Android-based portable game systems will come out of China’s low-cost clone factories first, but a bit of ‘wow’ factor could easily see it become a cross-vendor games platform that brings a whole new competitive element to the portable gaming market. With the right features and market partners, such a platform could be targeted at the same casual gaming market the iPod touch addresses, but offer the throw-it-in-your-schoolbag-and-play-with-your-friends-at-lunch appeal that has made Nintendo’s handhelds so popular.
There is, of course, no clear sign that Apple wants to build on the iPod touch/iPhone to produce a dedicated gaming machine; voluntarily adding buttons to any of its products would likely have Steve Jobs rolling over in his bulldozer. As an alternative, then, perhaps a spinoff iPod touch designed for games (called, oh, say, the ‘iPod Action’ or ‘iPod GameOn’ could be launched by Christmas, perhaps at Apple’s traditional iPod event in September.
Games are big business these days, and only getting bigger as swine flu fears and the global financial meltdown turn us all into agoraphobic couch potatoes.

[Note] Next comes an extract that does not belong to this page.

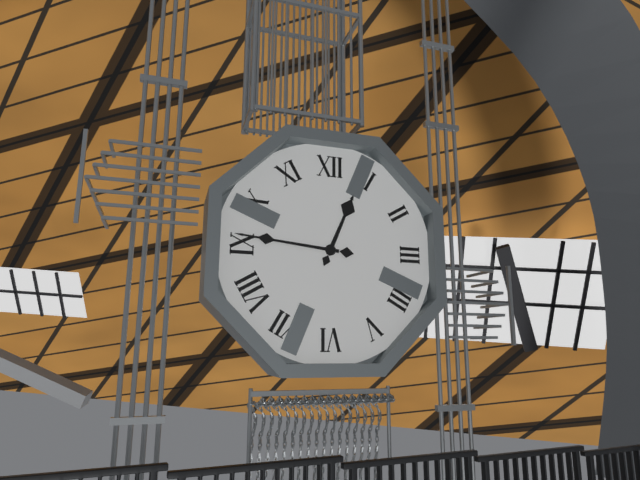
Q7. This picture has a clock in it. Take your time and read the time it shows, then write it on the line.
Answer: 12:46
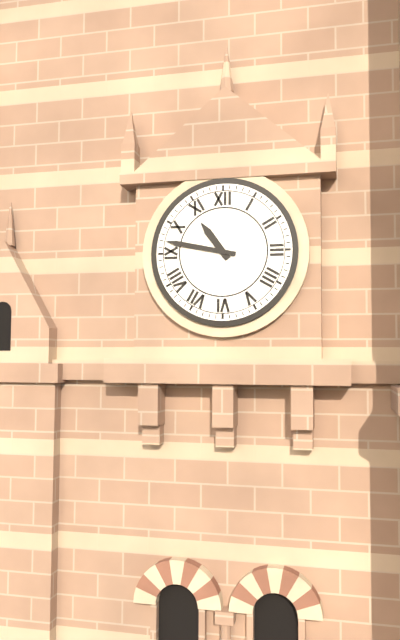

To capitalise upon this trend, Apple really needs to clarify its market positioning, or risk having its jack-of-all-trades-master-of-only-some iPod touch outpaced by the dogged determination of competitors with nothing to lose. Apple’s hardware is a strong asset, but iTunes and the App Store are stronger – and both may eventually be matched by rivals who have the R&D budgets that allow them to learn very, very quickly.
I should also here mention the Apple TV, in which Apple has already delivered half of a potentially great games story. The Apple TV already has the lounge-room positioning and software delivery system to become a strong family games and multimedia console, but lacks the X-factor that would make it a must-have rather than a niche curiosity. Fixing this would require Apple to expand the Apple TV’s scope from simply being a conduit through which it can sell iTunes content, to becoming something, well, more.
Why not give the Apple TV a powerful 3D graphics subsystem? Why not load it with a Snow Leopard derivative, using OpenCL to dramatically boost its now-meagre computational capabilities without raising costs, thereby ushering in a new level of gaming that gives families a big new reason to buy Apple TV? Why not allow the iPhone and iPod touch to double as controllers for this mythical new games machine?
Basically, Apple needs to give its customers a reason to use the Apple TV even when they’re not watching movies or listening to music. Games are that reason. Apple’s success with the iPod touch has shown developers like its platforms, and there’s no reason this couldn’t propel the Apple TV to much bigger things.
This would be a double blessing after years in which a preponderance of rather ‘meh’ Mac OS X gaming has sent most of us rushing for game consoles – if only to get new games without having to wait several years for the Mac port. Mac OS X will never be a mainstream gaming platform, which is why Apple needs to trace out a new strategy for the games market, an economic bellwether that shows no signs of stopping, before it’s out-innovated by highly determined competitors.
Keep all this in mind next week as Apple launches its new iPhone, new iPhone 3.0 operating system, Safari 4, and perhaps a touchscreen tablet PC at WWDC (and be sure to tune in to macworld.com.au for the play-by-play). Heck, just the mental image of Steve Jobs demonstrating a ‘Natal’-like technology is worth its weight in Apple rumours alone.